Ecology & Environment has watched emerging countries adopt a stronger commitment to the environment, a positive trend for the Lancaster-based company.
The nation of Chile elevated its minister of environment to a cabinet-level position, and then picked the head of an E&E office in the country for the job.
The growing "green" awareness coincides with a rising standard of living in emerging markets, said Kevin Neumaier, president and chief executive officer of the environmental services firm. And E&E benefits from its ties to those nations, he said.
"We've been in some of these countries 20 years," he said at E&E's annual shareholders meeting on Thursday. "We knew people before they had the money. We've been doing work in the country when there was very little work being done. And then we've also gained an operational knowledge of how to work in some of these countries, which takes some doing. And this first-to-market really can make a big advantage."
At a mining complex in Peru, E&E monitors flora and wildlife, including bats, birds, lizards and rodents. "You look back 10 years ago, they wouldn't spend $500,000 for work like this," Neumaier said. "This is the country caring more about it, and really doing a lot more on the environment."
In the United States, E&E has contracts related to everything from a natural gas pipeline to Great Lakes restoration, as well as renewable energy projects involving solar and wind power.
The company has about 1,100 employees in 54 locations around the world, including 310 locally. It is preparing to open a bureau in Vancouver, B.C., a region where the company already has various projects.
"We've been a leader in environmental services really since day one," Neumaier said. "There weren't environmental companies when E&E was born [in 1970], and we continue to lead in that area."
E&E executives say the company is on solid footing financially.
"We've been doing well for a lot of years, but right now, we're doing particularly well," Neumaier said.
In its fiscal 2010, which ended last July, E&E's net income declined 18 percent from the year before to $4.26 million, or $1.02 per share. But Neumaier said the company's past two fiscal years were its two best in the past 15 years, and its past two quarters were its two best ever.
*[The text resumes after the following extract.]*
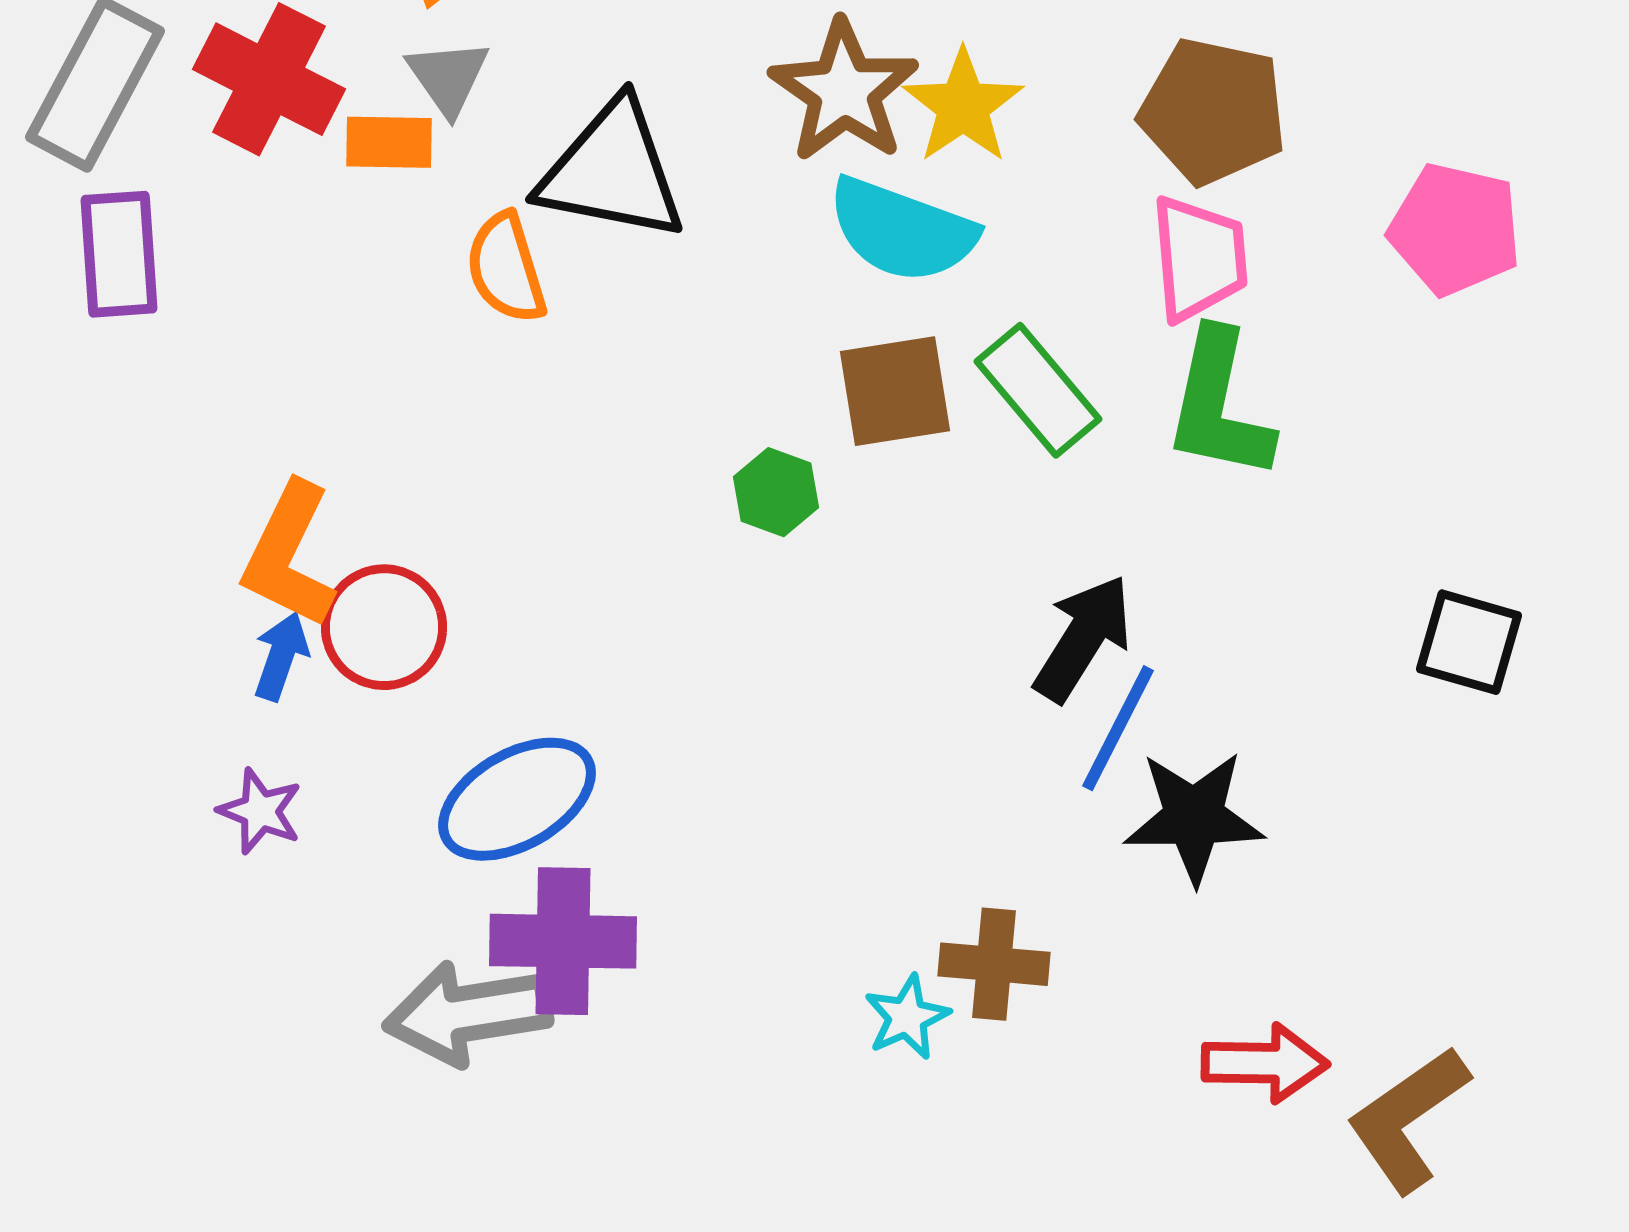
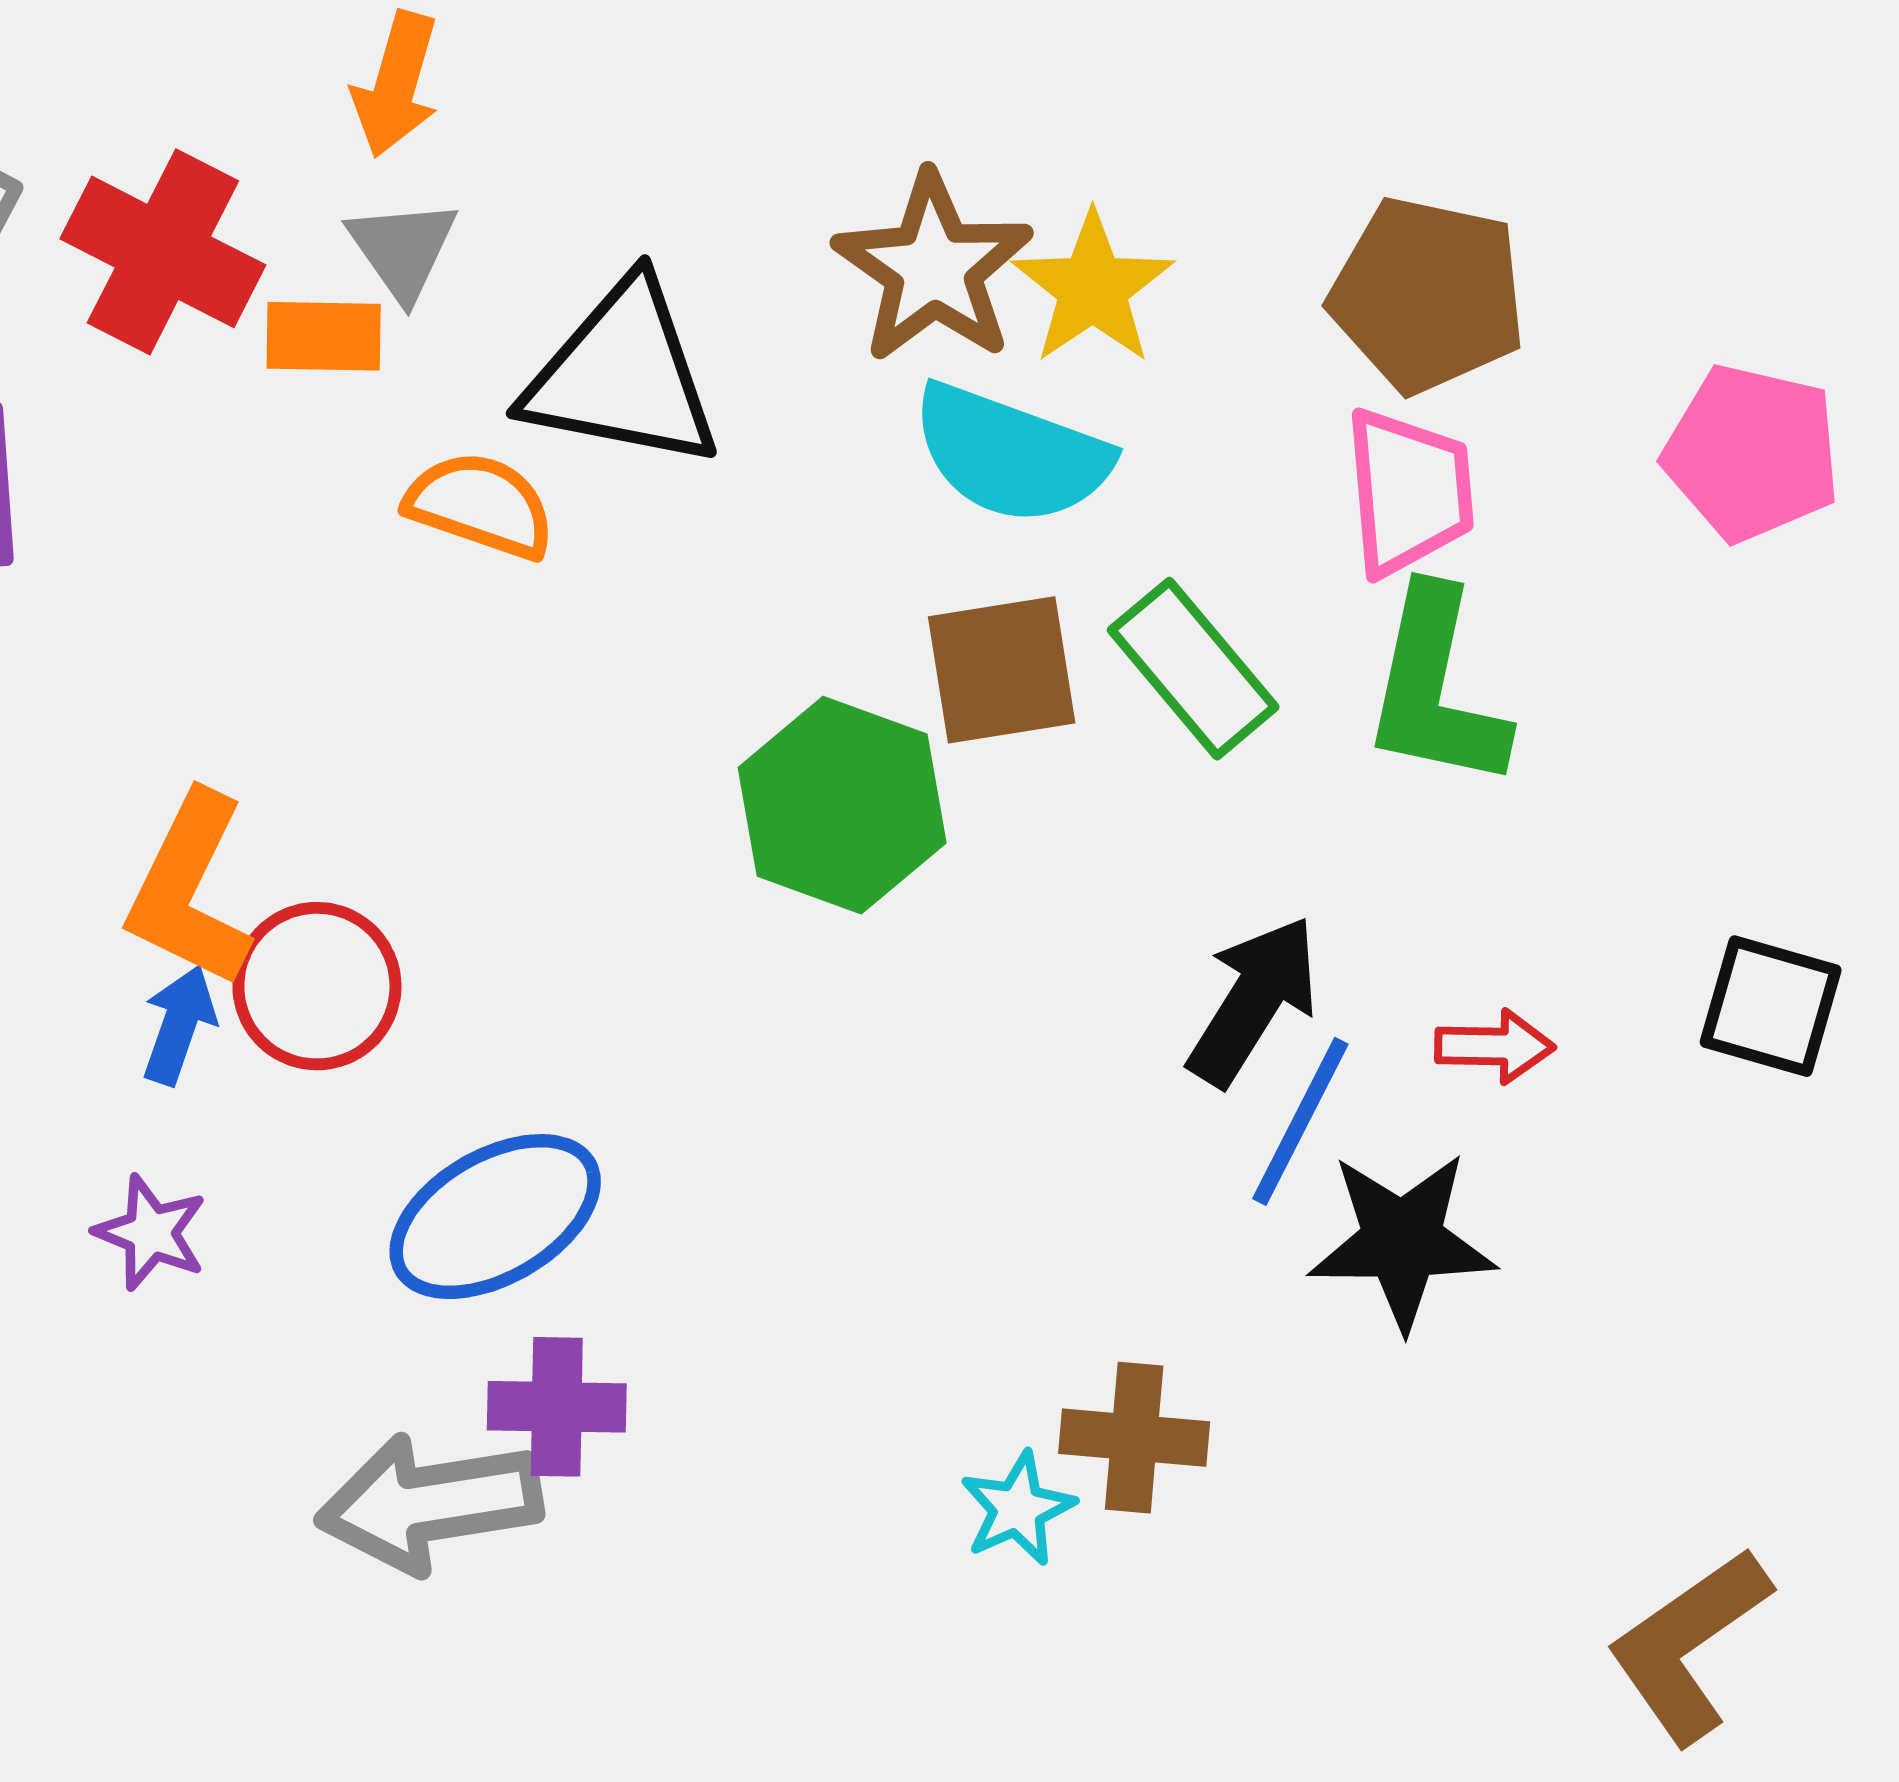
orange semicircle: (506, 268) -> (480, 505), turned 126
green hexagon: (776, 492) -> (842, 805), size x1.8
purple cross: (563, 941) -> (557, 1407), size x0.7
red arrow: (1265, 1063) -> (1495, 1046), moved, size x0.7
John Mye, E&E's chief financial officer, said the company is "firing on all eight cylinders." He said E&E has shown strong growth in net revenue -- revenue excluding subcontracting costs -- in the past few years. Its net revenue in the past fiscal year rose 4.5 percent from the year before, and has soared to $113.8 million from $85.3 million in fiscal 2007.
A shareholder asked Neumaier why the company switched its listing to Nasdaq from the American Stock Exchange.
"We looked at the Nasdaq as sort of aligning us better as a high-tech company," Neumaier said. "That was a big, big reason for making that decision."